Input data:
- - -
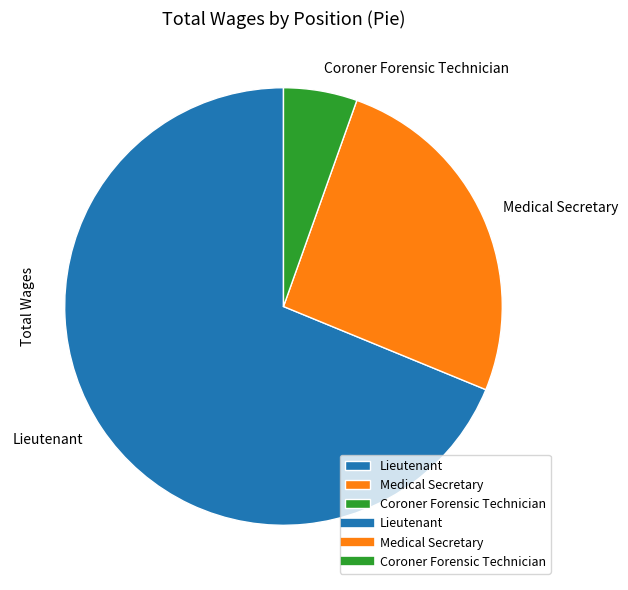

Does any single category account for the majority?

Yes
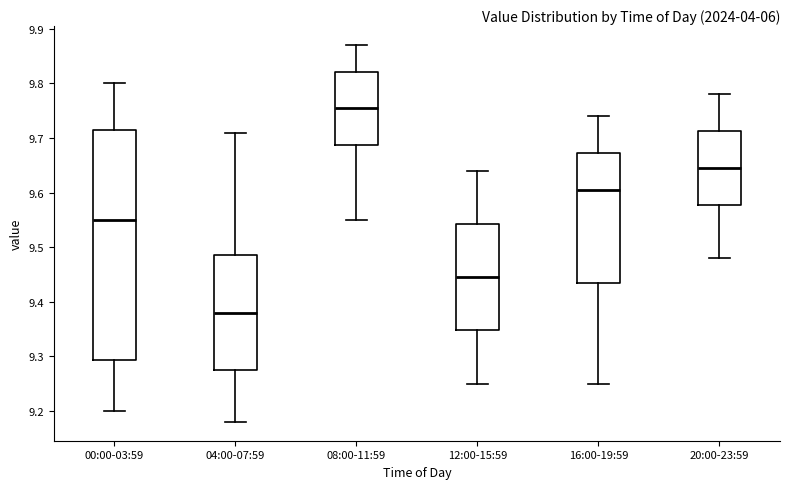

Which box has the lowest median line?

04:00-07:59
- - -
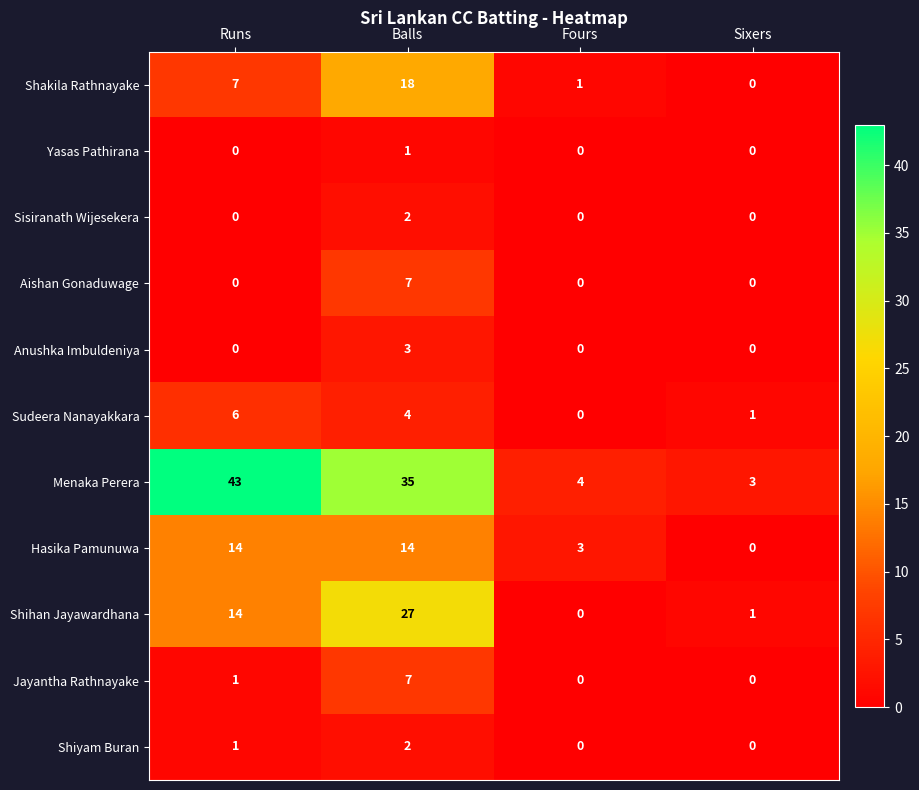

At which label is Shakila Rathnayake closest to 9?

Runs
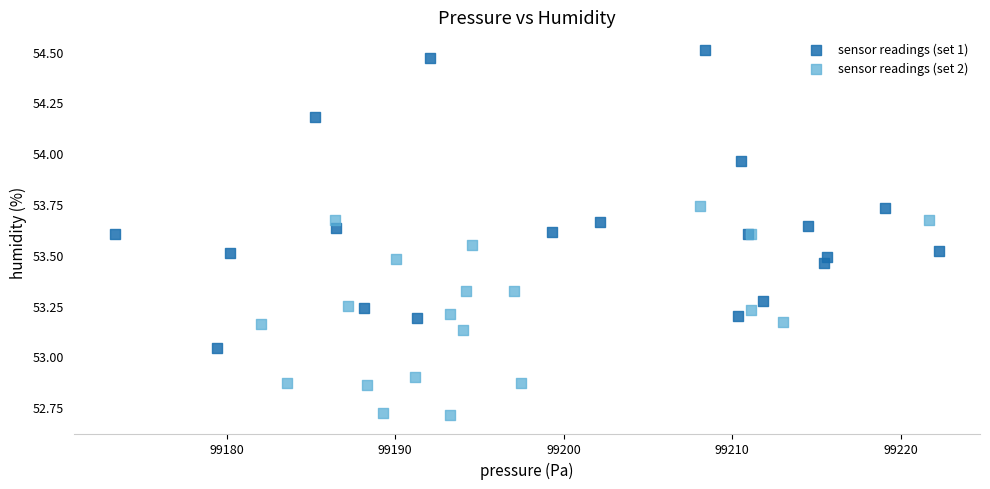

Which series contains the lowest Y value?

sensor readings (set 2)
- - -
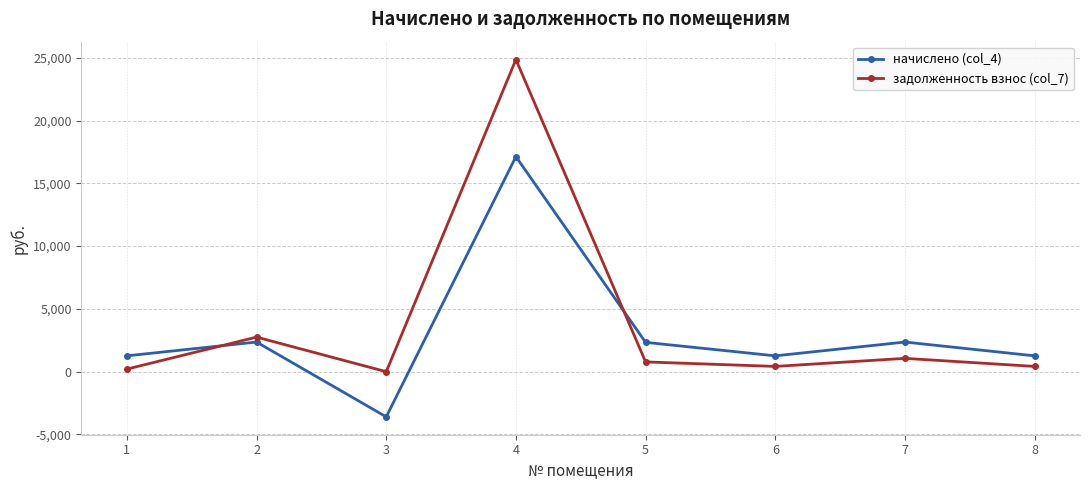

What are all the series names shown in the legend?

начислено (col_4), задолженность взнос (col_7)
- - -
Action item: Copy word for word everything in the entries above from the line containing "Does any single" down to the line containing "Which box has the lowest median line?", both of those lines included. Leave the pictures out.

Response to this task:
Does any single category account for the majority?

Yes

Which box has the lowest median line?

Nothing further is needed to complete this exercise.